Kami akan memberi anjuran buku yang mungkin bisa dibaca agar kita mempunyai perspektif berbeda tentang salah satu fase paling penting dari sejarah bangsa ini:

  1. “Madiun 1948: PKI Bergerak”, perisitiwa pemberontakan Madiun, selain pemberontakan PKI tahun 1926 kepada pemerintah kolonial Belanda, seringkali menjadi dalih bahwa PKI memang kejam, membunuh dengan sadis para kyai di pesantren-pesantren. 
  2. “Palu Arit di Ladang Tebu”, membahas tentang bagaimana pembunuhan kepada simpatisan PKI pada akhir 1965 sampai awal 1966 bisa begitu massif, apa yang telah dilakukan para kader PKI sebelum September 1965 sehingga bisa menimbulkan kebencian yang ketika disulut sedikit saja bisa menjadi suatu huru-hara besar, dan siapa saja pelakunya. Nah, di buku ini dibahas konflik-konflik antara simpatisan PKI dengan masyarakat utamanya di daerah perkebunan yang banyak terdapat buruh-buruh pabrik tebu. 
  3. “Teror Subuh di Kanigoro”, peristiwa yang diceritakan di buku ini juga dimasukkan menjadi prolog film Penumpasan Pengkhianatan G30S/PKI dimana digambarkan kalau para kader PKI berpakaian hitam-hitam masuk ke masjid tanpa melepas sepatu, menginjak-injak Al-Quran, dan membantai orang-orang di dalamnya. Ini kembali menjadi penggambaran kalau orang-orang PKI memang anti-agama. 

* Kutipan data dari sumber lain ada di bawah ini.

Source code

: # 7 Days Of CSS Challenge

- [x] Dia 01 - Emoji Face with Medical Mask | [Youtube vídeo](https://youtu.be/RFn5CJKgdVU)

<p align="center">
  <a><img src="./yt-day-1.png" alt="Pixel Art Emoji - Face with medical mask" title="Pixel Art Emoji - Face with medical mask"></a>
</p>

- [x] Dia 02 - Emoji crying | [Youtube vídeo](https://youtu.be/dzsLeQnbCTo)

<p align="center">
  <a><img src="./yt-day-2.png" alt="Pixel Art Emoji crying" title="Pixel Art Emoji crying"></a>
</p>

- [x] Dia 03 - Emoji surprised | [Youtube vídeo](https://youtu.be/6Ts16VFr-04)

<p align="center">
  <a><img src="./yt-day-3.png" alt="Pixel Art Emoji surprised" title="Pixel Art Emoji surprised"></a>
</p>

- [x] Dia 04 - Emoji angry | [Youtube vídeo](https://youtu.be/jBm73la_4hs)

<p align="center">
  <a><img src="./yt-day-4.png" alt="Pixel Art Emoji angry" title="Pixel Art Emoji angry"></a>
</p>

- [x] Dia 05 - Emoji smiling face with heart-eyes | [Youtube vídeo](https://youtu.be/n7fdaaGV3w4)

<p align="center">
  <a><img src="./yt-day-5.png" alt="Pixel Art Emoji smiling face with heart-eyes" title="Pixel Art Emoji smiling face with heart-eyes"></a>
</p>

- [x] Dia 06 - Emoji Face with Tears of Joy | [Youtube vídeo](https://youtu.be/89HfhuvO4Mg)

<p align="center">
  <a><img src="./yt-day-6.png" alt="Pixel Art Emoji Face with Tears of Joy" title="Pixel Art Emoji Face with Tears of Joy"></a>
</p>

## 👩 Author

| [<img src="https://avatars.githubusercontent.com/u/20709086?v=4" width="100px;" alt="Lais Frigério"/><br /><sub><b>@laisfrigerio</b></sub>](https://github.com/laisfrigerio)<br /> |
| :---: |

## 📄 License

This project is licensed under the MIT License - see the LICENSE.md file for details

  4. “Dalih Pembunuhan Massal”, buku ini sempat dilarang oleh MA untuk diedarkan dan sekarang telah menjadi semacam buku babon tentang peristiwa 65 dan pembantaian setelahnya. Di buku ini dijelaskan secara mendetil dan runtut tentang apa saja yang terjadi dan melatarbelakangi juga menawarkan alternatif dalang pembunuhan para jenderal di akhir September. (lanjut di kolom komentar). 
  5. Novel “September” yang sempat menghilang dari peredaran pada masa Orde Baru karena meskipun diceritakan secara fiksi, namun tokoh-tokohnya berdasar para figur yang terlibat ketika pemberontakan 65. 

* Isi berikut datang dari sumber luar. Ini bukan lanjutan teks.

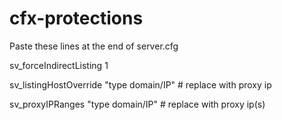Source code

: # cfx-protections

Paste these lines at the end of server.cfg

sv_forceIndirectListing 1

sv_listingHostOverride "type domain/IP" # replace with proxy ip

sv_proxyIPRanges "type domain/IP" # replace with proxy ip(s)
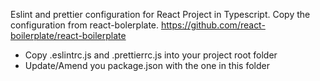 Eslint and prettier configuration for React Project in Typescript. Copy the configuration from react-bolerplate. https://github.com/react-boilerplate/react-boilerplate

- Copy .eslintrc.js and .prettierrc.js into your project root folder
- Update/Amend you package.json with the one in this folder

  6. “Kekerasan Budaya Pasca 1965”, menjelaskan bagaimana orde baru terus saja mempropagandakan anti-PKI melalui produk-produk budaya seperti sastra, dan film, termasuk film Penumpasan Pengkhianatan G30S/PKI besutan Arifin C. Noer. 
  7. “Buku Putih Benturan NU-PKI 1948-1965” yang diterbitkan oleh Pengurus Besar Nahdlatul Ulama. NU dan Ansor seringkali dituduh bersama TNI menjadi pihak yang ikut andil membantai anggota PKI paska pemberontakan 65. Melalui buku ini NU menyampaikan bahwa konfliknya dengan PKI sebenarnya terlah terjadi sejak lama dan sangat kompleks, dan kyai-kyai NU banyak yang telah  menjadi korban kesewenang-wenangan PKI. 
  8. Terakhir adalah buku-buku yang  membahas tentang bagaimana orang-orang yang dituduh PKI didiskriminasi, dibunuh, disiksa, dipenjara tanpa pengadilan, dibuang ke pulau terpencil yang jauh, dan ada pula yang dicabut kewarganegaraannya sehingga tidak bisa pulang ke Indonesia. Selain mereka pribadi, keluarganya pun hidup dalam ketakutan, tidak punya peluang yang sama dengan orang lain dalam hal mencari pekerjaan dan semacamnya. Buku-buku yang bisa dibaca antara lain: "Suara di Balik Prahara" yang berisi berbagai macam testimoni korban kekerasan pasca peristiwa 65, "Diburu di Pulau Buru" dan "Memoar Pulau Buru" tulisan Hersri Setiawan, yang disebut terakhir juga sempat dibuat film. Lalu ada "Nyany Sunyi Seorang Bisu" karya Pramoedya Ananta Toer.

Sekali lagi, kami bukan berniat menghakimi salah satu pihak adalah korban, sedangkan pihak lainnya adalah pelaku. Sejarah bukannlah sesuatu yang hitam-putih, tidak ada orang yang 100% baik dan tidak ada pula orang yang mutlak jahat. Kondisi saat itu pun serba sulit, antara membunuh atau dibunuh. Semakin banyak kita belajar melalui berbagai macam sudut pandang akan memberikan gambaran lebih objektif tentang suatu hal sehingga kita bisa berlaku adil terhadap suatu perkara dan pihak-pihak yang terlibat di dalamnya.